Polonya Başbakanı Donald Tusk, Ukrayna'daki çatışmanın Avrupa için oluşturduğu tehdit konusunda uyarıda bulunarak, kıtanın İkinci Dünya Savaşı'nın sona ermesinden bu yana ilk kez "savaş öncesi döneme" girdiğini söyledi.

Tusk, Avrupa gazetelerinin en büyük ittifakını içeren “LENA” medya ağına verdiği röportajda şunları söyledi:

 “Savaş artık geçmişte kalan bir kavram değil. Bu gerçek ve iki yıldan fazla bir süre önce başladı. Şu anda en endişe verici olan şey, herhangi bir senaryonun mümkün olmasıdır. 1945'ten beri böyle bir durum görmedik."
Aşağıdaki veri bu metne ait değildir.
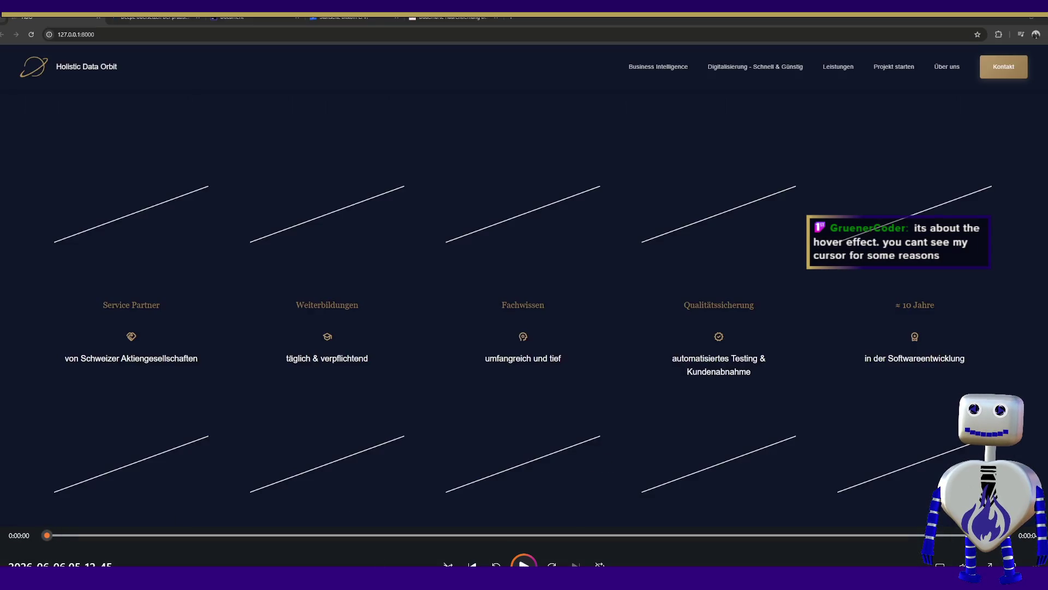
{"action": "left_click", "coordinate": [523, 564]}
Tusk sözlerini şöyle sürdürdü: “Bunun özellikle genç nesil için kulağa yıkıcı geldiğini biliyorum, ancak yeni bir dönemin başladığı gerçeğine alışmamız gerekiyor: savaş öncesi dönem. Abartmıyorum, bu, her geçen gün daha da netleşiyor."

Rusya'nın iki yıldan fazla bir süre önce Ukrayna'yı işgal etmesi Avrupalı ​​liderlerin savaş sonrasındaki istikrarlı barış duygusunu sarstı ve birçok Avrupa ülkesini Kiev'e ve güçleri için ihtiyaç duyduğu silahları sağlamak için üretimlerini hızlandırmaya yöneltti.

Ülkesi komşu Ukrayna'nın en önde gelen destekçilerinden biri olan eski Avrupa Konseyi başkanı Cuma günü, Kiev'in savaşı kaybetmesi halinde Avrupa'da kimsenin kendini güvende hissetmeyeceğini belirtti.

Kıtanın endişelerinin başında, eski ABD Başkanı Donald Trump'ın, özellikle NATO'ya yönelik bilinen şüpheci duruşunun ardından Beyaz Saray'a dönme olasılığı da etkili oluyor.

Tusk verdiği röportajda, "Misyonumuz, Amerikan başkanının kim olduğuna bakılmaksızın transatlantik ilişkilerini güçlendirmektir" ifadelerini kullandı.